→ **Task details**
Each entry below should be reproduced character for character.

→ **Recorded information**
_ _ _ _ _ _ _

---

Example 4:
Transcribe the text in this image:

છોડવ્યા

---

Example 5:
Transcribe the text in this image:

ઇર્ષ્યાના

_ _ _ _ _ _ _

→ **Written response**
---

Example 4:
Transcribe the text in this image:

છોડવ્યા

---

Example 5:
Transcribe the text in this image:

ઇર્ષ્યાના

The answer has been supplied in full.